[EXERCISE OBJECTIVE]: Throughout the material below, count the lines that include the string "were", then report only the resulting number.

- Opening Delimiter -

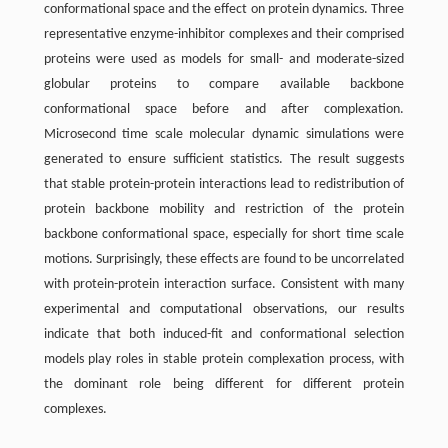
conformational space and the effect on protein dynamics. Three
representative enzyme-inhibitor complexes and their comprised
proteins were used as models for small- and moderate-sized
globular proteins to compare available backbone
conformational space before and after complexation.
Microsecond time scale molecular dynamic simulations were
generated to ensure sufficient statistics. The result suggests
that stable protein-protein interactions lead to redistribution of
protein backbone mobility and restriction of the protein
backbone conformational space, especially for short time scale
motions. Surprisingly, these effects are found to be uncorrelated
with protein-protein interaction surface. Consistent with many
experimental and computational observations, our results
indicate that both induced-fit and conformational selection
models play roles in stable protein complexation process, with
the dominant role being different for different protein
complexes.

- Closing Delimiter -

[SOLUTION]: 2